■ Passage for review ■
| Type: | Package |
| Title: | Bayesian Consensus Clustering for Multiple Longitudinal Features |
| Version: | 1.0.3 |
| Maintainer: | Zhiwen Tan <21zt9@queensu.ca> |
| Description: | It is very common nowadays for a study to collect multiple features and appropriately integrating multiple longitudinal features simultaneously for defining individual clusters becomes increasingly crucial to understanding population heterogeneity and predicting future outcomes. 'BCClong' implements a Bayesian consensus clustering (BCC) model for multiple longitudinal features via a generalized linear mixed model. Compared to existing packages, several key features make the 'BCClong' package appealing: (a) it allows simultaneous clustering of mixed-type (e.g., continuous, discrete and categorical) longitudinal features, (b) it allows each longitudinal feature to be collected from different sources with measurements taken at distinct sets of time points (known as irregularly sampled longitudinal data), (c) it relaxes the assumption that all features have the same clustering structure by estimating the feature-specific (local) clusterings and consensus (global) clustering. |
| License: | MIT + file LICENSE |
| Depends: | R (≥ 3.5.0) |
| Imports: | cluster, coda, ggplot2, graphics, label.switching, LaplacesDemon, lme4, MASS, mclust, MCMCpack, mixAK, mvtnorm, nnet, Rcpp (≥ 1.0.9), Rmpfr, stats, truncdist, abind, gridExtra |
| Suggests: | cowplot, joineRML, knitr, rmarkdown, survival, survminer, testthat (≥ 3.0.0) |
| LinkingTo: | Rcpp, RcppArmadillo |
| VignetteBuilder: | knitr |
| Config/testthat/edition: | 3 |
| Encoding: | UTF-8 |
| RoxygenNote: | 7.3.1 |
| NeedsCompilation: | yes |
| Packaged: | 2024-06-23 23:47:10 UTC; whytz |
| Author: | Zhiwen Tan [aut, cre], Zihang Lu [ctb], Chang Shen [ctb] |
| Repository: | CRAN |
| Date/Publication: | 2024-06-24 00:00:02 UTC |
Compute a Bayesian Consensus Clustering model for mixed-type longitudinal data
Description
This function performs clustering on mixed-type (continuous, discrete and categorical) longitudinal markers using Bayesian consensus clustering method with MCMC sampling
Usage
BCC.multi(
mydat,
id,
time,
center = 1,
num.cluster,
formula,
dist,
alpha.common = 0,
initials = NULL,
sigma.sq.e.common = 1,
hyper.par = list(delta = 1, a.star = 1, b.star = 1, aa0 = 0.001, bb0 = 0.001, cc0 =
0.001, ww0 = 0, vv0 = 1000, dd0 = 0.001, rr0 = 4, RR0 = 3),
c.ga.tunning = NULL,
c.theta.tunning = NULL,
adaptive.tunning = 0,
tunning.freq = 20,
initial.cluster.membership = "random",
input.initial.local.cluster.membership = NULL,
input.initial.global.cluster.membership = NULL,
seed.initial = 2080,
burn.in,
thin,
per,
max.iter
)

■ Task to carry out ■
Rewrite the Description entry in the BCClong documentation above, the one beginning "It is very common nowadays," as a short bulleted list that keeps its main facts.

■ Dataset excerpt ■

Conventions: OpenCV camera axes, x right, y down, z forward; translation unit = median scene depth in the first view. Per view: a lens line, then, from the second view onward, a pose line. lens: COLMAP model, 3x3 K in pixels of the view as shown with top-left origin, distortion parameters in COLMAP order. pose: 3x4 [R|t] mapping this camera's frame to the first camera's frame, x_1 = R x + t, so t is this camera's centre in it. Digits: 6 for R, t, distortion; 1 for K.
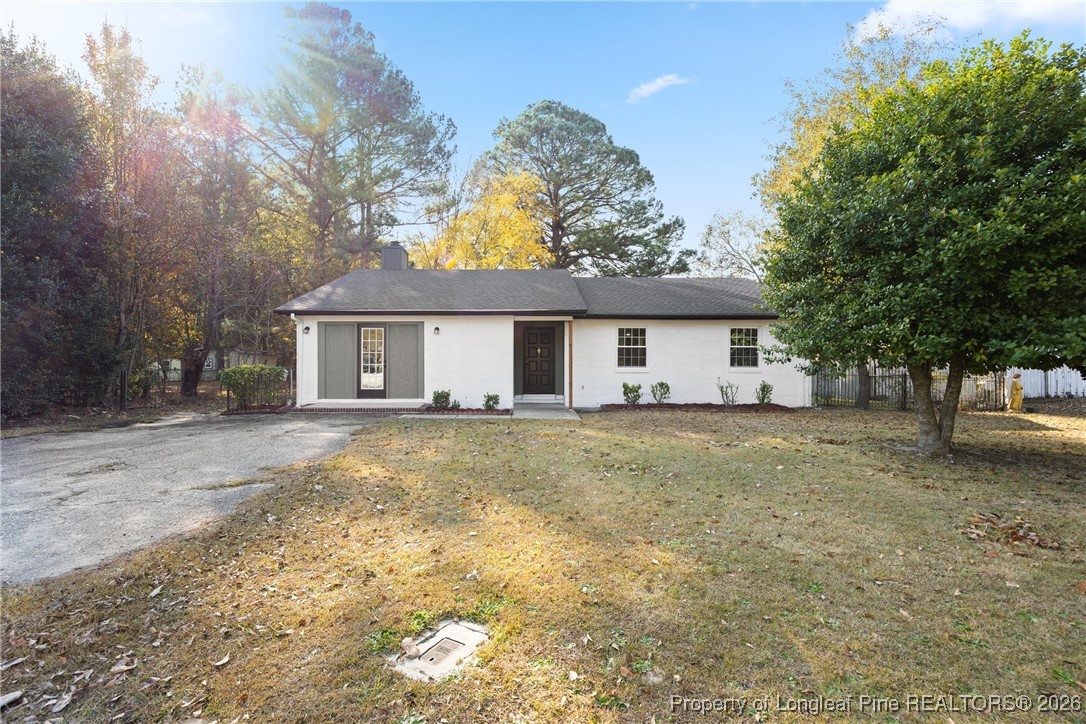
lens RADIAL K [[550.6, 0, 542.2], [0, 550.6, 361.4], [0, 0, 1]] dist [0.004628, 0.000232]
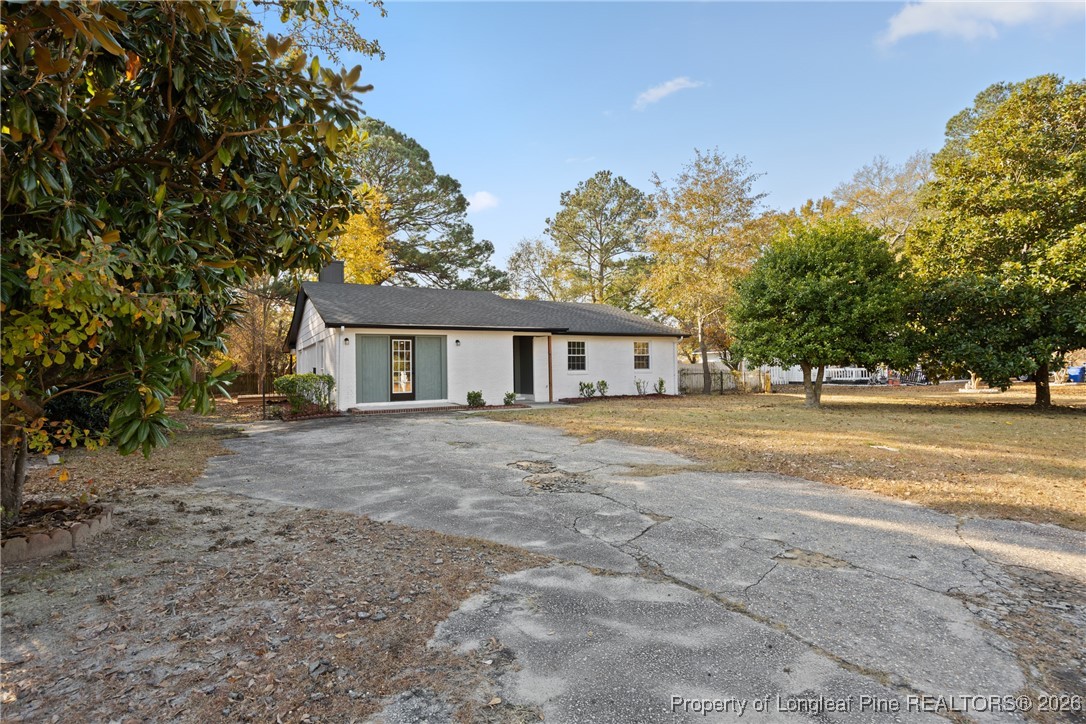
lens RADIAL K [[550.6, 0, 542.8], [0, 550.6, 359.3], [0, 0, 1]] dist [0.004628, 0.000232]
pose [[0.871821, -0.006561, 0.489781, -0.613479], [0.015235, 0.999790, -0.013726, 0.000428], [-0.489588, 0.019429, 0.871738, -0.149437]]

■ Your response ■
- Studies now often collect multiple features. Integrating several longitudinal features at once to define individual clusters is increasingly important for understanding population heterogeneity and predicting future outcomes.
- 'BCClong' implements a Bayesian consensus clustering (BCC) model for multiple longitudinal features through a generalized linear mixed model.
- It can cluster mixed-type longitudinal features (continuous, discrete and categorical) simultaneously.
- It handles irregularly sampled longitudinal data, where each feature may come from a different source and be measured at its own set of time points.
- It does not assume that all features share the same clustering structure. It estimates both feature-specific (local) clusterings and a consensus (global) clustering.